To do:
a. In the court opinion on the Columbia ordinance, when was the act amending the city's charter approved?
b. Pick up the court opinion on the Columbia jitney ordinance at the point where it ends and keep writing it.

Article:
* * * *

WATTS
C.J.
This is
an application by petitioners to enjoin the enforcement of an
ordinance passed by the city of Columbia. The return of the
city of Columbia sets forth the reason of the passage of the
ordinance in question, and contends:
That the ordinance in question "is a valid exercise of
the police power vested in the city of Columbia, and is fully
justified by the public convenience and necessity. The
fundamental
basis of the city's exercise of this power is that the
use of the streets of the city for the purpose of carrying
on the business of operating motor vehicles
for hire is a privilege, and not an inherent right of its
citizens. This privilege, therefore, if exercised, must be
subject to the rules and regulations prescribed by the
city."
"The
burden of the petition in this case is that the ordinance is
unreasonable and confiscatory, because it requires the
jitneys to operate on prescribed routes and schedules."
So the question to be determined is: Has the city the right
to route and schedule all forms of motor vehicle
transportation over its streets? We find the following acts
of the Legislature:
(a)
Act 1871-section 10, from an act to alter and amend the
charter of the city of Columbia, approved March 2, 1871:
"Sec. 10. That the mayor may, as often as occasion may
require, or whenever requested so to do, in writing, by three
aldermen, summon the aldermen to assemble in council; and
that the said mayor and aldermen shall have, and they are
hereby vested with, full and ample power, from time to time
under their common seal, to make all such ordinances, rules
and regulations, relative to the streets and markets of the
said city, as they may think proper and necessary, and to
establish such by-laws, not inconsistent with the laws of the
land, as may tend to preserve the quiet, peace, safety and
good order of the inhabitants thereof. ***" 14 Stat. p.
572.
(b)

* * * *

Collection entries
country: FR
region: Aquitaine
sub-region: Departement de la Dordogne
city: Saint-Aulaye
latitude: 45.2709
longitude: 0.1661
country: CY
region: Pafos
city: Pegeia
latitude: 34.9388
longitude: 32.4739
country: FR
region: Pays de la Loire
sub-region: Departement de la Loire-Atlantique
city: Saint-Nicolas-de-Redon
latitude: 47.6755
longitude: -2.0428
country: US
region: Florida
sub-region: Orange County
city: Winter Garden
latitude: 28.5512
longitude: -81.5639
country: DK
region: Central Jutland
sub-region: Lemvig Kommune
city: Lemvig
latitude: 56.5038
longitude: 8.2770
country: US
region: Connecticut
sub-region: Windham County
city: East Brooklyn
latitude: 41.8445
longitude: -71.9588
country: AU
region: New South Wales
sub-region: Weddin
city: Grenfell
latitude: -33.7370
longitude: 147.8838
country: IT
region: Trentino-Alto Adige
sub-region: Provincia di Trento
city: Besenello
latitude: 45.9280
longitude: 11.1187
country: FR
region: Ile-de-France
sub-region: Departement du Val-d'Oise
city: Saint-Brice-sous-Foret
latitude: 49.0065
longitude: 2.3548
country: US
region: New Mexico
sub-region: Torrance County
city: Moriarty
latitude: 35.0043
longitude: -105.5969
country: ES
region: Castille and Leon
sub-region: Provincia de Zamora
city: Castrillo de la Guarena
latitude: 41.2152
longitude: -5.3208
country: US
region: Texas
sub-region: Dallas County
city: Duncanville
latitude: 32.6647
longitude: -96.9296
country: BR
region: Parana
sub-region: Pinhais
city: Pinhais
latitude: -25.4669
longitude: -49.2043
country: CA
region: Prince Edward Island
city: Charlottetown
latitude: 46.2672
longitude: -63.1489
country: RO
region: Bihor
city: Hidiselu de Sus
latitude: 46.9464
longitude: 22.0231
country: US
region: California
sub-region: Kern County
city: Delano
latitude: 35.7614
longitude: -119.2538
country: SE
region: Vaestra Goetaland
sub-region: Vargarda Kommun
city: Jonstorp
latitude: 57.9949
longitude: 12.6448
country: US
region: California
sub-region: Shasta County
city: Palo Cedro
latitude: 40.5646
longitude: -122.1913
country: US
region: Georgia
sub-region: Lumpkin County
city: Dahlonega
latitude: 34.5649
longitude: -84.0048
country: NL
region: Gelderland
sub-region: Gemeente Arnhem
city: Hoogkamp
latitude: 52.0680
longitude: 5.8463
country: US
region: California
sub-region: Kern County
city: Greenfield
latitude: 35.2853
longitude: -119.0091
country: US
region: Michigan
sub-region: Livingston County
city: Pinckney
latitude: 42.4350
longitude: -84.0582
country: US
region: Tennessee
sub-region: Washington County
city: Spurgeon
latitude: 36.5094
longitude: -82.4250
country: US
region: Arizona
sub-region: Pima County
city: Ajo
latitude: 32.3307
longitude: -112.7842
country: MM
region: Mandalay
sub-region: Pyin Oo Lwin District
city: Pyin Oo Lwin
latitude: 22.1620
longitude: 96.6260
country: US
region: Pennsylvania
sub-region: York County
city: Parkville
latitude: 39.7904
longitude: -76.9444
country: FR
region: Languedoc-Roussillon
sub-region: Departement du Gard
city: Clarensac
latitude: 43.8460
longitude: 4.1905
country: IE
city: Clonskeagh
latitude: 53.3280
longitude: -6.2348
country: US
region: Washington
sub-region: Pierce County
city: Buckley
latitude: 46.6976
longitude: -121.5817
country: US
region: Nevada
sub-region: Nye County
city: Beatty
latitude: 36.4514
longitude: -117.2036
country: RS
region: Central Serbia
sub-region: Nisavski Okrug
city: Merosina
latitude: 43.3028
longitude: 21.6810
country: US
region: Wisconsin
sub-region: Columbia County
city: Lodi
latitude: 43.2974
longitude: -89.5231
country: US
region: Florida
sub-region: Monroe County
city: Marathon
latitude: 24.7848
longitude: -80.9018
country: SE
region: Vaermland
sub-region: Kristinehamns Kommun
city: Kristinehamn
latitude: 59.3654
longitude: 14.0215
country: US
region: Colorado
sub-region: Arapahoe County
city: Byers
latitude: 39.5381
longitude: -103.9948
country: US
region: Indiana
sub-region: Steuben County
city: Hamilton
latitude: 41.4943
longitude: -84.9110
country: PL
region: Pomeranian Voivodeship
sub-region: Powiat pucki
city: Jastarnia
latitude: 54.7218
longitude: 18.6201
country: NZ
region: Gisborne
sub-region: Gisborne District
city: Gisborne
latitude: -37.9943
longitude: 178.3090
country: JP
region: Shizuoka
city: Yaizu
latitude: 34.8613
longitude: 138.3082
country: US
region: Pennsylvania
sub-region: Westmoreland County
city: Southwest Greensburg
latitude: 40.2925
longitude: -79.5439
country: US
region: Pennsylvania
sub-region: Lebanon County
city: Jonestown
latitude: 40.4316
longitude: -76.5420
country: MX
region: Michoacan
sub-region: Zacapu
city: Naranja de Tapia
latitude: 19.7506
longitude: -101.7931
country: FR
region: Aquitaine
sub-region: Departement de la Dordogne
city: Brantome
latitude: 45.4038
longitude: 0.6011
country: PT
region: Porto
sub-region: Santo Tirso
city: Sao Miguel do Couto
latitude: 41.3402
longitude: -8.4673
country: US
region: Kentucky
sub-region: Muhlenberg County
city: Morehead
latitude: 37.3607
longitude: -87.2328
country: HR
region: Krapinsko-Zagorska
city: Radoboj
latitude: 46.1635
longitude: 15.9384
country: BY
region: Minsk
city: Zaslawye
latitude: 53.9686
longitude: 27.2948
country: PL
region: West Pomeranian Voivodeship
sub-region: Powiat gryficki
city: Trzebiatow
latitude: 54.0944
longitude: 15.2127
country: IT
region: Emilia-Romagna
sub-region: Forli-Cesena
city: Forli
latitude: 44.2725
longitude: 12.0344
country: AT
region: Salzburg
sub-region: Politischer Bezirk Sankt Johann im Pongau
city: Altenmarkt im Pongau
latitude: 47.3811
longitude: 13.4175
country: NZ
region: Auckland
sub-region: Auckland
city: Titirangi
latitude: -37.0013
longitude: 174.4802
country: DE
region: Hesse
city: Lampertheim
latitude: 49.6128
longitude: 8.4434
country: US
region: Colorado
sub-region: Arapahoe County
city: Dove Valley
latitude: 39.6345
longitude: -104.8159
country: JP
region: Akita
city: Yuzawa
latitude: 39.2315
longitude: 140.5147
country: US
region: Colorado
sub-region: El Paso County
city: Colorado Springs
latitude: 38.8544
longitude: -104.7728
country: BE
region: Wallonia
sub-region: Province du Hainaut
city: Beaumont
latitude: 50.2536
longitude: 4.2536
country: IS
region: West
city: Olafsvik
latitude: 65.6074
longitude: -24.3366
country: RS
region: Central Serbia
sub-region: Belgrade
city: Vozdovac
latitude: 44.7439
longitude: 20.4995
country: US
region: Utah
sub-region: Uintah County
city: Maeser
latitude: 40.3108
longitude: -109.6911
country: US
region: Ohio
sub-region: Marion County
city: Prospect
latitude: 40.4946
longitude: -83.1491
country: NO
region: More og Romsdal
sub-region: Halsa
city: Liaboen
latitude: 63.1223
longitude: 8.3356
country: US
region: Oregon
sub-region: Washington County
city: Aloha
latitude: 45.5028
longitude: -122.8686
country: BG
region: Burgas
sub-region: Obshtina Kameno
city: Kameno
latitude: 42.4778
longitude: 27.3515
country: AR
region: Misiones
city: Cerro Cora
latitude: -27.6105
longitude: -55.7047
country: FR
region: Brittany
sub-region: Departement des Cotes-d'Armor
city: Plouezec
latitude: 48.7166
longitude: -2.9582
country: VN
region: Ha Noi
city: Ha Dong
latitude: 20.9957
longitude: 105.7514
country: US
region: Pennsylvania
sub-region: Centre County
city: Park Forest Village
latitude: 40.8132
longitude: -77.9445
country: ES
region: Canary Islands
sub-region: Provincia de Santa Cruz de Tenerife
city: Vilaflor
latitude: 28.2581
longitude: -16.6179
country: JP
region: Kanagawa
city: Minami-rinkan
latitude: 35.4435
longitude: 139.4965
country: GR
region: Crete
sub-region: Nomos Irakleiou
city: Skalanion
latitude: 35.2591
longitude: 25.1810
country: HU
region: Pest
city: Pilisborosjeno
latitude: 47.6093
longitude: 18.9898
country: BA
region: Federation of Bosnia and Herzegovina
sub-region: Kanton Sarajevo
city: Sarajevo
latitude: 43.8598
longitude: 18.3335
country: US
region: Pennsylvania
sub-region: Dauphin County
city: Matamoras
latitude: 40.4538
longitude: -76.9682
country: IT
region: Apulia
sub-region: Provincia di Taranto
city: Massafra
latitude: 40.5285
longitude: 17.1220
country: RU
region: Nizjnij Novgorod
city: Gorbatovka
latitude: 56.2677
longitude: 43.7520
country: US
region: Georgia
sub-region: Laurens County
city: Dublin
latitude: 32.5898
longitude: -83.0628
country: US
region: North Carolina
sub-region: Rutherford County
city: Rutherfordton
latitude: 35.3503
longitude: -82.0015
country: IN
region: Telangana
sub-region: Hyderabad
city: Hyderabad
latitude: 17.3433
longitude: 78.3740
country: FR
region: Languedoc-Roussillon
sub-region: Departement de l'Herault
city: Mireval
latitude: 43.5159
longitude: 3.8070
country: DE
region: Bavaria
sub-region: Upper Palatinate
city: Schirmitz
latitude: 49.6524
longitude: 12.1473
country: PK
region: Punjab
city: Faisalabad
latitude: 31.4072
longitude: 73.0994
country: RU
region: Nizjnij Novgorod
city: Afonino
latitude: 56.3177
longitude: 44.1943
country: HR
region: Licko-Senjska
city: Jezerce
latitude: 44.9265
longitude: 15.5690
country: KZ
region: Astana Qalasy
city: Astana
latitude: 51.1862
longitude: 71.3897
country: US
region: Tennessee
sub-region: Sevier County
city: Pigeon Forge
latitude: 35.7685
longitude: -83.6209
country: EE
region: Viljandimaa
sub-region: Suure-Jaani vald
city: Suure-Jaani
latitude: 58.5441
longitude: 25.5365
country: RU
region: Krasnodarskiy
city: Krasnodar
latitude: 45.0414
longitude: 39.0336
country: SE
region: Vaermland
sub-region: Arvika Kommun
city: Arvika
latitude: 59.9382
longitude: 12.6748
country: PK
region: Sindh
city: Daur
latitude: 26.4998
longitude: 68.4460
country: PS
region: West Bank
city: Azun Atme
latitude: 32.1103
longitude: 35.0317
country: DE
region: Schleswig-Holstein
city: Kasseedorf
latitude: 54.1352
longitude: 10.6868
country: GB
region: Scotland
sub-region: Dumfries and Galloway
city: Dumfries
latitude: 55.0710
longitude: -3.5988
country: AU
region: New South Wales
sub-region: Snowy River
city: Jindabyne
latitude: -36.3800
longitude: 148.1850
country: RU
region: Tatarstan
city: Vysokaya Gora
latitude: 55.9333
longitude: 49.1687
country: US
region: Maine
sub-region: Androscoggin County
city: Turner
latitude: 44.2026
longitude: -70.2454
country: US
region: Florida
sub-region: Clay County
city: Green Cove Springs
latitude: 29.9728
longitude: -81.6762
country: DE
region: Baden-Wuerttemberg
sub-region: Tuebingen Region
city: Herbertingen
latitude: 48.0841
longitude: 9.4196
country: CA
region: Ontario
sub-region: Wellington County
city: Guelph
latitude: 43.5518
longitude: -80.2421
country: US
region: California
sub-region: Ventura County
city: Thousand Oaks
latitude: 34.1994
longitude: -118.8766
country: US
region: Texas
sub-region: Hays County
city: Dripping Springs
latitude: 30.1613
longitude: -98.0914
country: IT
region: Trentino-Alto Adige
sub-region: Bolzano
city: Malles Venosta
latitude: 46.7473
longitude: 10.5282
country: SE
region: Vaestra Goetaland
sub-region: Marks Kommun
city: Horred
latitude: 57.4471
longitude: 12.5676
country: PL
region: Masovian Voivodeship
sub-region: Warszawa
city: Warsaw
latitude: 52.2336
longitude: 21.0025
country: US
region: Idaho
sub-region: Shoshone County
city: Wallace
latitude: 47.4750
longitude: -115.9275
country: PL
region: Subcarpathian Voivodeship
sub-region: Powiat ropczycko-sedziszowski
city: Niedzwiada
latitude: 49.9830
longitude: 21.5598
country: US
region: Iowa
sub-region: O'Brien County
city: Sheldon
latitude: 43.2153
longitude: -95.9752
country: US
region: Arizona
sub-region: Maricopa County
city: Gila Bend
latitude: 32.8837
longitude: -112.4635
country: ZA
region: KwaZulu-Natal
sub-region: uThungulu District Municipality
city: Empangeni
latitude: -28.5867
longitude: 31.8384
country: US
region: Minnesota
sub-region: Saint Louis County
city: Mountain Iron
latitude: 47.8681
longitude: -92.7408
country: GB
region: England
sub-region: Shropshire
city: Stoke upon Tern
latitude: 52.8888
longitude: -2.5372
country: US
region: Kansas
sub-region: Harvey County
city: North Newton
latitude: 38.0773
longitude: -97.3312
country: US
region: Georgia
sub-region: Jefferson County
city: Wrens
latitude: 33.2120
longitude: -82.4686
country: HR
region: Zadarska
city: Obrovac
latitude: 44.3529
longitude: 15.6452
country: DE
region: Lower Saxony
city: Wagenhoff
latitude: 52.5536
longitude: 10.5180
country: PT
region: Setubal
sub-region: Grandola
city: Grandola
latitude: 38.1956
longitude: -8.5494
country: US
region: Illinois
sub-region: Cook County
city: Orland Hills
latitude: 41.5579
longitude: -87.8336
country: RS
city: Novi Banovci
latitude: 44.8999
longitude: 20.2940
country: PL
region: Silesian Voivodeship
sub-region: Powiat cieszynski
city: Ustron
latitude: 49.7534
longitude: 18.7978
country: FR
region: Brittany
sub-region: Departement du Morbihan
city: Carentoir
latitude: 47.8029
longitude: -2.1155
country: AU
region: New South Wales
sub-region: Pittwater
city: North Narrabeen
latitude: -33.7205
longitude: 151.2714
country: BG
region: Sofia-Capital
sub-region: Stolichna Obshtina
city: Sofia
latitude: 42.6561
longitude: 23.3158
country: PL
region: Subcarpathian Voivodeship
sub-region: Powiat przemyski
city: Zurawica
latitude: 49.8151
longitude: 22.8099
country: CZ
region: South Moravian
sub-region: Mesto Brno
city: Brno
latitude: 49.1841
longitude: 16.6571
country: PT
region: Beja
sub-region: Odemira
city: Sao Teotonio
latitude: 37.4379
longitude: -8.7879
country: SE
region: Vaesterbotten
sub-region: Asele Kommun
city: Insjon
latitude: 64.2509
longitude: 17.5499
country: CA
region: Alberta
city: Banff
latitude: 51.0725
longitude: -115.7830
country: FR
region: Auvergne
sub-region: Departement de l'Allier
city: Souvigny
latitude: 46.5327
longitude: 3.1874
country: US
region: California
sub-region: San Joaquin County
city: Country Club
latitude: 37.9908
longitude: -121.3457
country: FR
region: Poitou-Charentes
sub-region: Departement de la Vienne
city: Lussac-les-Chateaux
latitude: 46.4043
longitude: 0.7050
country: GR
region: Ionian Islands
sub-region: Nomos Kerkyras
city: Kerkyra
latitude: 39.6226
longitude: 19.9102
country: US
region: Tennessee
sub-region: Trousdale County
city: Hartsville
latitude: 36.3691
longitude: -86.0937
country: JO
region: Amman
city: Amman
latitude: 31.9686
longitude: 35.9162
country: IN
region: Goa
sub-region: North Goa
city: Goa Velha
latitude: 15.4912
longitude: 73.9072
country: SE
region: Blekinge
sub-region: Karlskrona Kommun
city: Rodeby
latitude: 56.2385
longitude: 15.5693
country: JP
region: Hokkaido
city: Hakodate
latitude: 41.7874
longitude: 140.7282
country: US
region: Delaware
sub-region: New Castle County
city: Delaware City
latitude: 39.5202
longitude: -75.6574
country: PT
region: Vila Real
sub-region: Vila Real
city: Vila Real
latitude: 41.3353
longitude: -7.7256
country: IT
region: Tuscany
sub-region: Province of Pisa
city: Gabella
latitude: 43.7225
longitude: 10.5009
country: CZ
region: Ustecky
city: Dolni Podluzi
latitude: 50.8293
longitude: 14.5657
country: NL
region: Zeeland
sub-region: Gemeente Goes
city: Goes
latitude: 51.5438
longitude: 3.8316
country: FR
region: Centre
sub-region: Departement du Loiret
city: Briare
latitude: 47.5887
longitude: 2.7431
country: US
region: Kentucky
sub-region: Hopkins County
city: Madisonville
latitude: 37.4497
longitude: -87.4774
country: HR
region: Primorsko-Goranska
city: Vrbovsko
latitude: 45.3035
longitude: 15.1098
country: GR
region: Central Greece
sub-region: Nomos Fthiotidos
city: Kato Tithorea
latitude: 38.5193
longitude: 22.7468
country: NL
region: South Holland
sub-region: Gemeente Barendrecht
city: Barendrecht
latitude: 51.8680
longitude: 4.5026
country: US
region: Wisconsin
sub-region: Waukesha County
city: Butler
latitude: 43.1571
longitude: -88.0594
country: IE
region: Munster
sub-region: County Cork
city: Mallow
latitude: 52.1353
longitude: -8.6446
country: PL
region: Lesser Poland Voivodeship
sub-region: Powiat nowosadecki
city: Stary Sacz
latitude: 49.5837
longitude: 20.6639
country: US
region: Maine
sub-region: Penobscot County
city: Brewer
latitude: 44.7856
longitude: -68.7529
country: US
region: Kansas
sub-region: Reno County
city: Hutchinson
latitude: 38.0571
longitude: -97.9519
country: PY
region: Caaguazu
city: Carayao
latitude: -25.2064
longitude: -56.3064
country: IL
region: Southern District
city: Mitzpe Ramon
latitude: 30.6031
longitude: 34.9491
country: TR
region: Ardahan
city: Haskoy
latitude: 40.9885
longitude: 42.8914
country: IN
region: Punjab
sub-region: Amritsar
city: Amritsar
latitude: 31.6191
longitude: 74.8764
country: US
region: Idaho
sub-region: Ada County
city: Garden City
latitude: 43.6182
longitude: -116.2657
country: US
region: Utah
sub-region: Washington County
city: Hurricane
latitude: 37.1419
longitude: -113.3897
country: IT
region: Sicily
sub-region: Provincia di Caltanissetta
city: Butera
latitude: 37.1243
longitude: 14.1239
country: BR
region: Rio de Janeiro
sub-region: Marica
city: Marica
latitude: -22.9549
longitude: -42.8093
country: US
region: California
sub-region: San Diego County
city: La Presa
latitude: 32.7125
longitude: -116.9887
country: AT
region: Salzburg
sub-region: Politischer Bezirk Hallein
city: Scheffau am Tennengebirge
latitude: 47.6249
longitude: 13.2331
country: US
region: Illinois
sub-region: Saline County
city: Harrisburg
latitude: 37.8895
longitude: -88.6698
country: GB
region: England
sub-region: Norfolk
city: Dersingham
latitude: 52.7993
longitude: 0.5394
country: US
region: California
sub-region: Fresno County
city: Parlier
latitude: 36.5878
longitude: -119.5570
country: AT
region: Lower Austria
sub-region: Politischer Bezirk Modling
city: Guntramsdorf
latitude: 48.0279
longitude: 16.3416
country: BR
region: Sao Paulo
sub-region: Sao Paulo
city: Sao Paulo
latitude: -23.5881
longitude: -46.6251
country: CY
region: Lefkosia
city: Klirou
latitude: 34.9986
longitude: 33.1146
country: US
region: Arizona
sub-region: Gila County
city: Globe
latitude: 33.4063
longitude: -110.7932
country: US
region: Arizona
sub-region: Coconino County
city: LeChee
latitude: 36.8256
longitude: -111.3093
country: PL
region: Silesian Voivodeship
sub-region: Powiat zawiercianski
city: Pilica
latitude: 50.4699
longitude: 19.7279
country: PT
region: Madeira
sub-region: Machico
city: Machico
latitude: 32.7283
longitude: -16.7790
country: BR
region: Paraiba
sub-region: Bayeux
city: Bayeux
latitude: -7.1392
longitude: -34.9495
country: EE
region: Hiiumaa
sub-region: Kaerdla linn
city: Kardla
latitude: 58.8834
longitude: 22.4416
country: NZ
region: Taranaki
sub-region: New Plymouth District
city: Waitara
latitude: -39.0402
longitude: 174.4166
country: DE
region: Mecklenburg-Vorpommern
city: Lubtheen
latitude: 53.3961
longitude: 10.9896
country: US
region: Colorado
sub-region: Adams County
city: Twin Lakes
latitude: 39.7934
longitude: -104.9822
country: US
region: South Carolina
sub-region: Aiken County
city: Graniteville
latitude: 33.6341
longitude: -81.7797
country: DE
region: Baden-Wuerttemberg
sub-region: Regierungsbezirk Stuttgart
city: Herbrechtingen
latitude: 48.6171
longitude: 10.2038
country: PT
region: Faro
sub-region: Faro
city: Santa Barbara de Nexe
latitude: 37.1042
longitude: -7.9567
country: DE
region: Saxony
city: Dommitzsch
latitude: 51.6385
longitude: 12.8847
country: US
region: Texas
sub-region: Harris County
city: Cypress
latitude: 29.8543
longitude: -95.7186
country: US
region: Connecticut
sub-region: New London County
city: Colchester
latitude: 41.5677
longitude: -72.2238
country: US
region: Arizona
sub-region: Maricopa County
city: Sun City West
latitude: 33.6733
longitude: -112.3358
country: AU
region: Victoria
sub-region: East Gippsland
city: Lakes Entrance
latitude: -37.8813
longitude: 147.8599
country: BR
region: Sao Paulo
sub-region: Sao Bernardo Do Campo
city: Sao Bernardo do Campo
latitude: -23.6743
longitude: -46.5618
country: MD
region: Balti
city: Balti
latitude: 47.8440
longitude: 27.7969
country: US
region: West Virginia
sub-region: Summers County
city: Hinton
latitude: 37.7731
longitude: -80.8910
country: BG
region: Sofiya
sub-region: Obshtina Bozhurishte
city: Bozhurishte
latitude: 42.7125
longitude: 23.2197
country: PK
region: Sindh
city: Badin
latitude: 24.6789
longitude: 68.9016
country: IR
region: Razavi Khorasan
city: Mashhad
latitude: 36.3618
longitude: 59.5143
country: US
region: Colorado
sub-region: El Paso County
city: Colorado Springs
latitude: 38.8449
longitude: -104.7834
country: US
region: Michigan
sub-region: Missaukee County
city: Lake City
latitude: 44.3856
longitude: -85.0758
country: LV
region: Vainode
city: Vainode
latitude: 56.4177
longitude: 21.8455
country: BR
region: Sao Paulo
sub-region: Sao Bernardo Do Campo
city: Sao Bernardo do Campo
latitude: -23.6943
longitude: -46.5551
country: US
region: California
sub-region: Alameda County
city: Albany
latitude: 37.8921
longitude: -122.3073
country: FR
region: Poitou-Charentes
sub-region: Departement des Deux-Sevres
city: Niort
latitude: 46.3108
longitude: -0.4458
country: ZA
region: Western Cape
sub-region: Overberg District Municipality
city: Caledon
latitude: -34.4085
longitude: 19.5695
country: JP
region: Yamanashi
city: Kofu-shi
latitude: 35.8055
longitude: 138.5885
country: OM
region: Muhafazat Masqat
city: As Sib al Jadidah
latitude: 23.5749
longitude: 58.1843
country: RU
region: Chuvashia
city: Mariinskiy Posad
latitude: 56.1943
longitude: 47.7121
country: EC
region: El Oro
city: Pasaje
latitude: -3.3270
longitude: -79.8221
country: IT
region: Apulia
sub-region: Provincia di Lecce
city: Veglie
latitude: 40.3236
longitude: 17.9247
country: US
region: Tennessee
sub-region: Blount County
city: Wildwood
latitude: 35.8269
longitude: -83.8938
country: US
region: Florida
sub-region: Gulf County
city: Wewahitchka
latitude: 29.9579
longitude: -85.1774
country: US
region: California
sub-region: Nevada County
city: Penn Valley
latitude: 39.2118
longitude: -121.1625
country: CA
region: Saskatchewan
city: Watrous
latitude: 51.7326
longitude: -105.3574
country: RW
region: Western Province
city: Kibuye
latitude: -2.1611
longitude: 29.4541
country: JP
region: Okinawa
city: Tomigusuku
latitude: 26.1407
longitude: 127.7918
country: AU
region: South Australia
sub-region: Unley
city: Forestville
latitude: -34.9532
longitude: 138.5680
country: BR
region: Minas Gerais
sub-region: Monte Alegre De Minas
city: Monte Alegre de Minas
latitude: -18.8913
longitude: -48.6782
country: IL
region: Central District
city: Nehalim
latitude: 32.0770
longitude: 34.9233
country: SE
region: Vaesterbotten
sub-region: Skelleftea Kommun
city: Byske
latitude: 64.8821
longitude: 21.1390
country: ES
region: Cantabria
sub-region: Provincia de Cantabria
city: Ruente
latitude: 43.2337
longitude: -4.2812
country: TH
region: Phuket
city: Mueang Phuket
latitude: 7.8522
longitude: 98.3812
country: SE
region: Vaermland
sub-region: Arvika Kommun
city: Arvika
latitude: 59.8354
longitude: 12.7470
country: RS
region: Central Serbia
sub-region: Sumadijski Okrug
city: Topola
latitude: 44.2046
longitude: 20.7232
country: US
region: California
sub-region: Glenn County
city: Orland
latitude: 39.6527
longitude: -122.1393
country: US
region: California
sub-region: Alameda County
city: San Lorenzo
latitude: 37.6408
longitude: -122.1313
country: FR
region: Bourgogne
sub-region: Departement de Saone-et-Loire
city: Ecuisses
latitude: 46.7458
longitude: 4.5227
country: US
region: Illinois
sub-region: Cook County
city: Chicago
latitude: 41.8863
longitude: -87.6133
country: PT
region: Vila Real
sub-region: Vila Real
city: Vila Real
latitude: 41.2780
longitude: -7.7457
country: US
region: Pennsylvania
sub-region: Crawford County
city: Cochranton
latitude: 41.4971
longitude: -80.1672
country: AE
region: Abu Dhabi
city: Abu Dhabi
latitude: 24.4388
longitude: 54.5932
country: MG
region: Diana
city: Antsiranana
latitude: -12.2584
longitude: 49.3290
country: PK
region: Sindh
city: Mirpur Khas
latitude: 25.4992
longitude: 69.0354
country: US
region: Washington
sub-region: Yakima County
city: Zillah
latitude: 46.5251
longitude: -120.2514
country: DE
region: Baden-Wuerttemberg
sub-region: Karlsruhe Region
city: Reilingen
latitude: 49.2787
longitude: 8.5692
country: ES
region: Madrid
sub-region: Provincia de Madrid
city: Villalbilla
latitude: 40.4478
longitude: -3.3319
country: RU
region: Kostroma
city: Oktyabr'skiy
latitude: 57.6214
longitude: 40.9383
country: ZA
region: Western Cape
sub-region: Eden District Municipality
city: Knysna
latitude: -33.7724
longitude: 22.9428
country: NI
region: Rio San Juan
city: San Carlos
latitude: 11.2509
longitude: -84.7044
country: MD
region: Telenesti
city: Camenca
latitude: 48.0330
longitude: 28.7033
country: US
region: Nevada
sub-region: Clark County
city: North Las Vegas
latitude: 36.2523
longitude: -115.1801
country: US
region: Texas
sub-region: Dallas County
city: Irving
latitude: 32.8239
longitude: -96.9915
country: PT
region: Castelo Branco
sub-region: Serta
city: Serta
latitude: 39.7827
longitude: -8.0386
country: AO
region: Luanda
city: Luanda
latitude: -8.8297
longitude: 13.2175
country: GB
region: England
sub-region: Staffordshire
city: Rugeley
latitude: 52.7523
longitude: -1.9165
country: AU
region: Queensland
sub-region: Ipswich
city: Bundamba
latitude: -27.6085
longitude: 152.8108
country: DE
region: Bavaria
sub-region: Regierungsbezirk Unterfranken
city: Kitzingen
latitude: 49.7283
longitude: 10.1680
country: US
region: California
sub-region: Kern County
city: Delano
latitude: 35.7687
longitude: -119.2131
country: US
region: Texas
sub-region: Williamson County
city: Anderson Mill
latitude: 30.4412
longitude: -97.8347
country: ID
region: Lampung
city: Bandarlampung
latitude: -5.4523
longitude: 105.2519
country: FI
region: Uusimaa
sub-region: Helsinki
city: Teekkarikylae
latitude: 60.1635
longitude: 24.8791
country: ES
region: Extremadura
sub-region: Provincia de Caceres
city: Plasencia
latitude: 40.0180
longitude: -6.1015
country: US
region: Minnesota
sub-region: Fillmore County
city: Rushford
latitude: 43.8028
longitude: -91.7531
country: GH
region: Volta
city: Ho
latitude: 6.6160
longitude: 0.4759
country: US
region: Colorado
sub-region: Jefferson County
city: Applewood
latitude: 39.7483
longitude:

* * * *

Responses in order:
a. March 2, 1871.

b.
Commission Form of Government Act-section 4727, Code 1922:
"(4727) Sec. 9. Powers of Council.-The council
shall have, possess and exercise all executive, legislative
and judicial powers and duties conferred upon such city, or
theretofore belonging to it, with the power to establish such
subordinate officers as they may see fit and assign to them
appropriate duties, subject to the council. Each member of
the council shall give to the duties of his office all the
time that may be needed for the most efficient conduct of the
affairs of the city." Page 1428.
(c) Acts of 1928, p. 1229:
"An act providing for the control by cities of more than
thirty thousand and less than fifty thousand inhabitants of
transportation by motor vehicles.
Be it enacted by the General Assembly of the state of South
Carolina:
Section 1. That the city council of any city which at the
last preceding United States census had a population of more
than thirty thousand and less than fifty thousand inhabitants
shall be and are hereby granted exclusive jurisdiction and
control over any and all motor-propelled vehicles (which term
shall not include vehicles usually operated upon or over
rails) used for the transportation of persons or property for
hire on any of the streets of said city (except buses
operating on regular schedules and routes between such city
and other points not less than ten miles distant therefrom),
with full power and authority to make and enforce such rules,
regulations and classifications governing the operation of
such vehicles as they may deem necessary or desirable; to
confine such vehicles, or special classes thereof, to
particular streets or routes, and to exclude such vehicles,
or special classes thereof, entirely from the streets; to fix
the rates, fares and charges of such motor vehicle carriers;
and to prescribe the license to be paid to the city by such
carriers, and the amount and character of bond which they may
be required to give.
Sec. 2. *** That the city council shall have power to enforce
the provisions of this act, the powers hereby granted, and
such rules and regulations as may be adopted pursuant
thereto, by appropriate penalties.
Sec. 3. That all acts or parts of acts inconsistent herewith
are hereby repealed.
Sec. 4. That this act shall become effective immediately upon
its approval by the Governor."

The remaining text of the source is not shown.